Peer 1 Assigns Pipe "General Chat" the ID 1
Peer 1 Sends a message to all peers assigning ID 1 to Pipe "General Chat"
--Time passes--
All other Peers send back message confirming ID of "General Chat" is 1
--Time passes--
Peer N Creates Pipe "General Chat", which already has ID 1 assigned
Peer N Sends message with flag 1
--Time passes--
Peer M Receives a message with flag 1, it knows this is shorthand for "General Chat"

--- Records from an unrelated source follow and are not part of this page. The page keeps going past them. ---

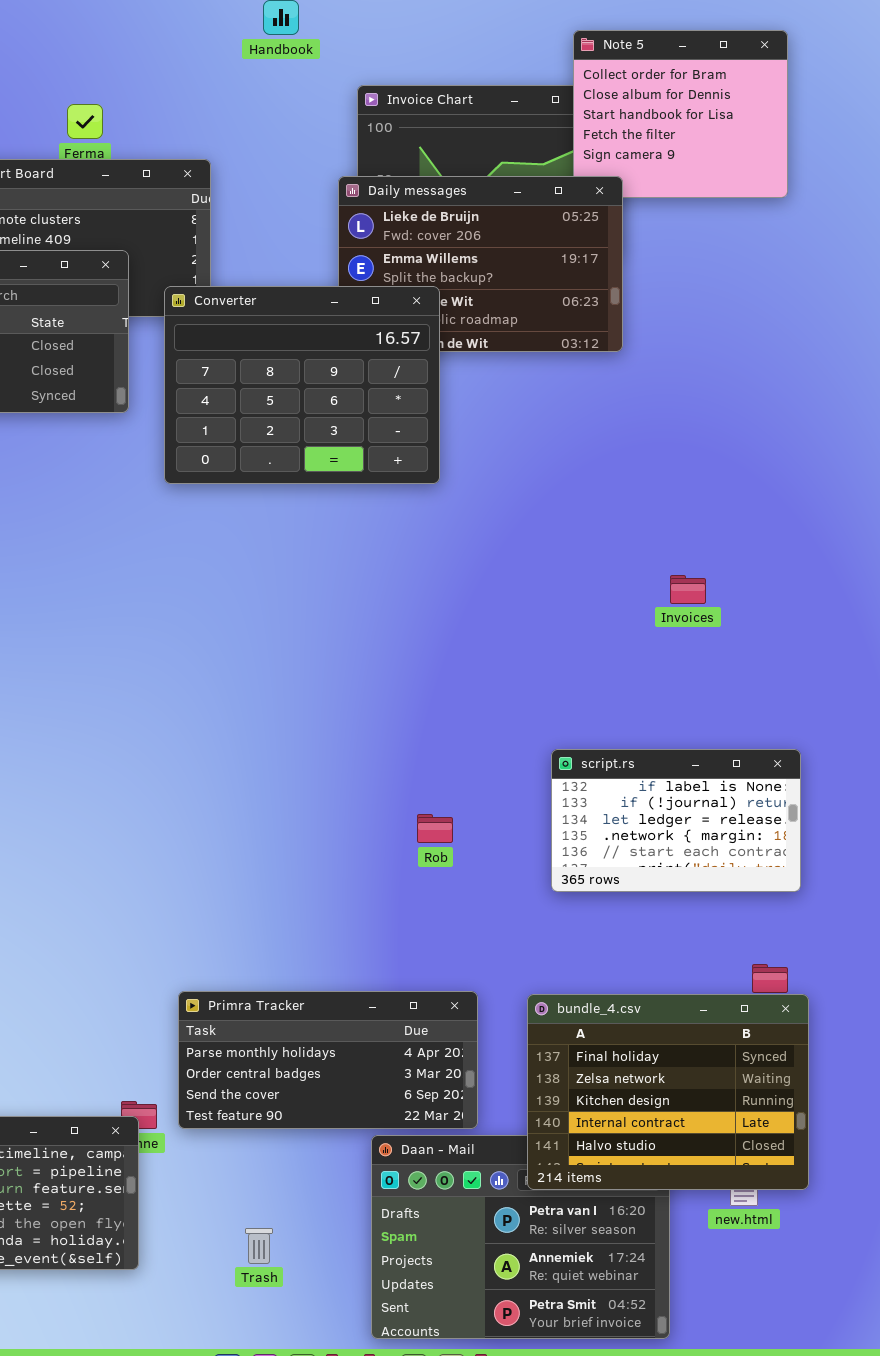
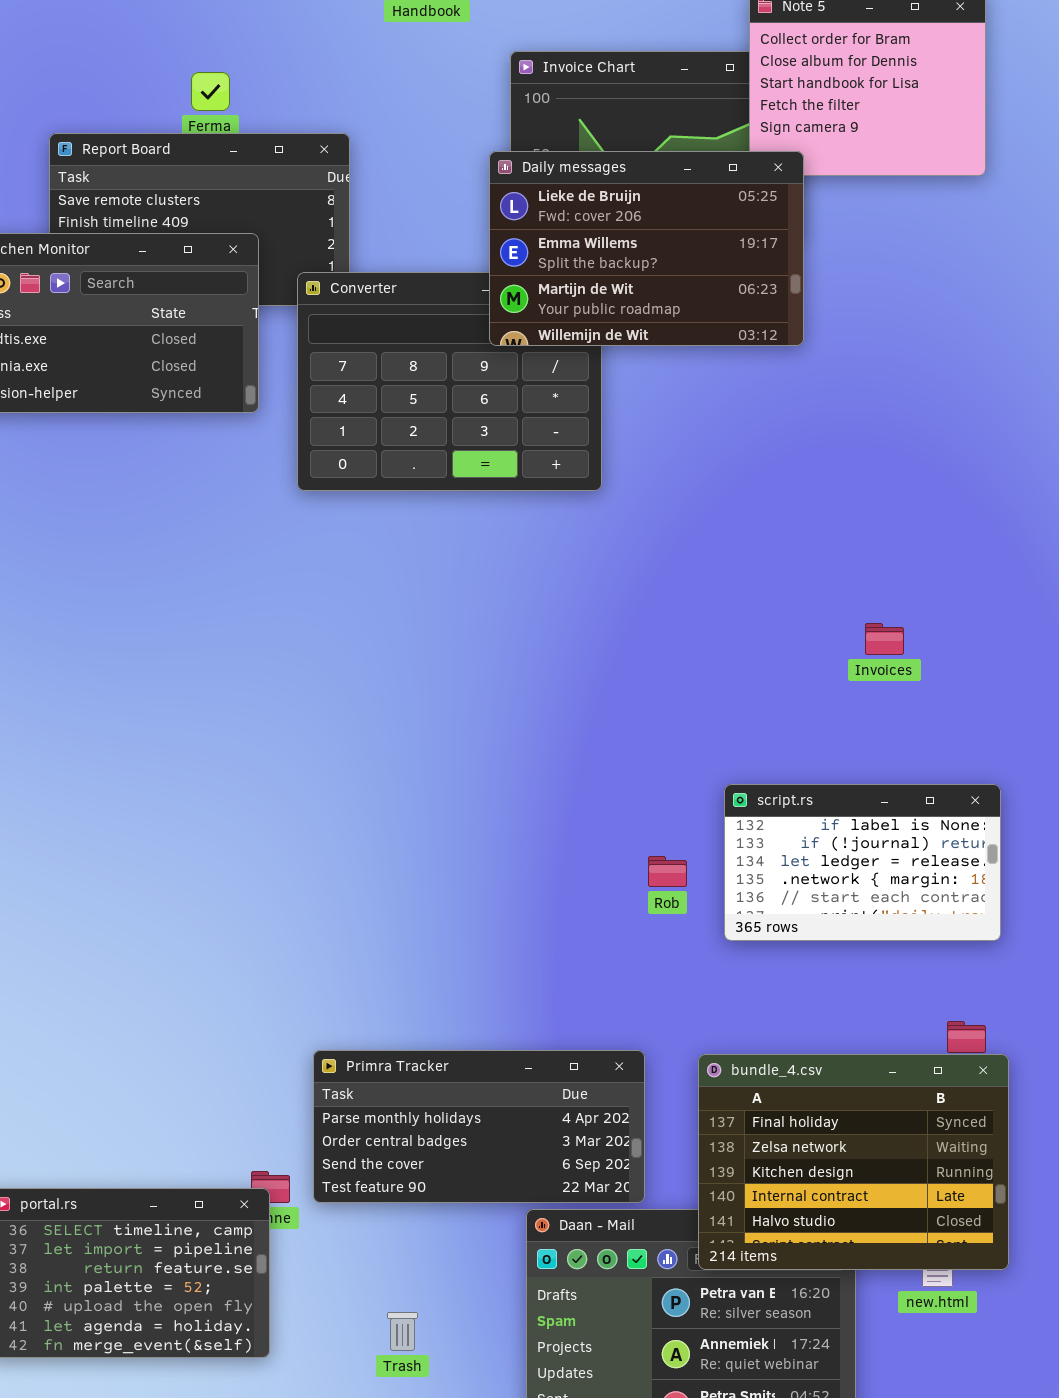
Daily messages: [338,176,623,352] -> [489,151,804,346], raised
Invoices: [670,575,706,604] -> [865,623,904,655], moved
Rob: [417,814,453,843] -> [648,856,687,887], moved

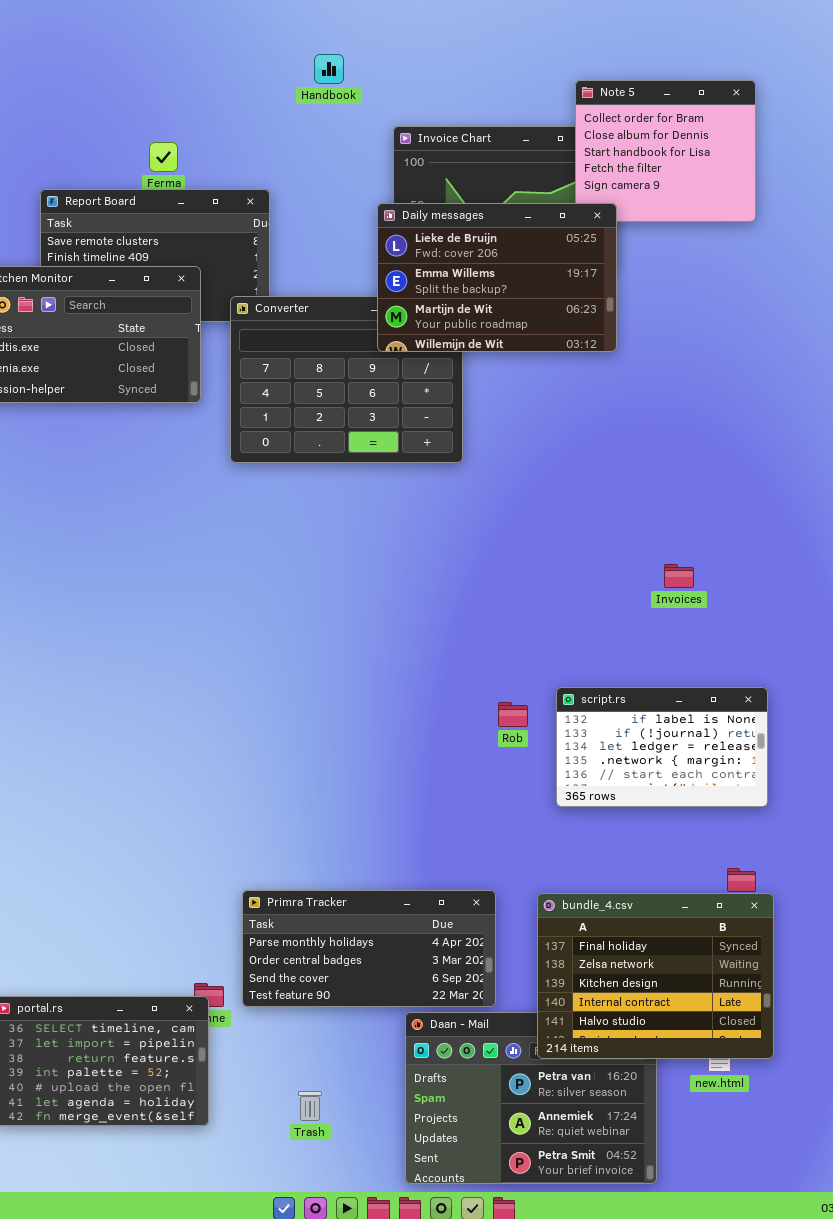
Rob: [648,856,687,887] -> [498,702,528,727], moved

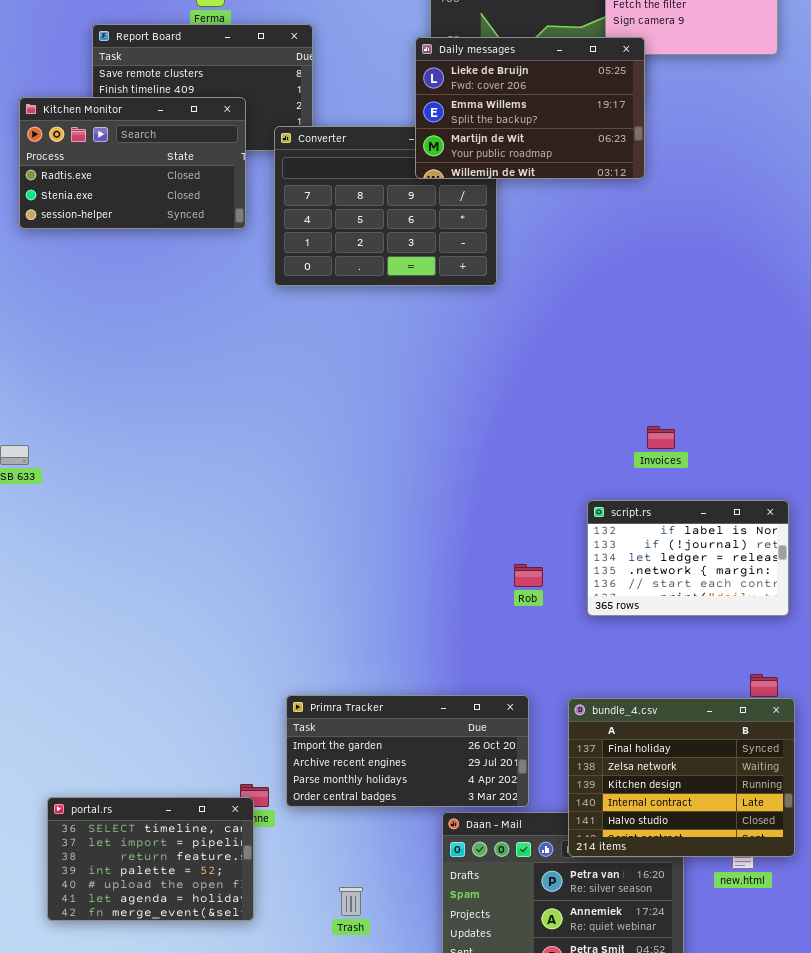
Invoices: [664,564,694,588] -> [647,426,675,449], moved
Rob: [498,702,528,727] -> [514,564,543,587], moved
Primra Tracker: [242,890,496,1007] -> [286,695,529,807], scrolled up 2 rows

We seem to have everything here, no matter which peer initially creates the pipe all peers use the correct ID and can talk to any other peer with the ID. What we’re missing is a subtle race condition, what if this happens:
Peer 1 Creates Pipe "General Chat"
Peer 1 Assigns Pipe "General Chat" the ID 1
Peer 1 Sends a message to all peers assigning ID 1 to Pipe "General Chat"
--Time passes--
Peer 2 Creates Pipe "General Chat"
Peer 2 Assigns Pipe "General Chat" the ID 258
Peer 2 Sends a message to all peers assigning ID 258 to Pipe "General Chat"
--Time passes--
Other Peers explode
After some investigation it turned out that every peer in the network session simultaneously exploding was not the optimal handling of this case. Luckily, I’ve already handled this! Remember I said that every pipe has a single string name and one or more integer ID(s), this is why. When a peer receives a message with an ID for a pipe it stores that ID as shorthand and sends back a confirmation to the peer which sent it, if it already has a shorthand stored for this pipe name well that’s fine, now it has two. When a peer wants to send out a message it will use whichever shorthand it happened to receive first, since all other peers know about this shorthand that’s fine and the second shorthand which got sent out is still stored and valid if a peer happens to send out a message using that shorthand.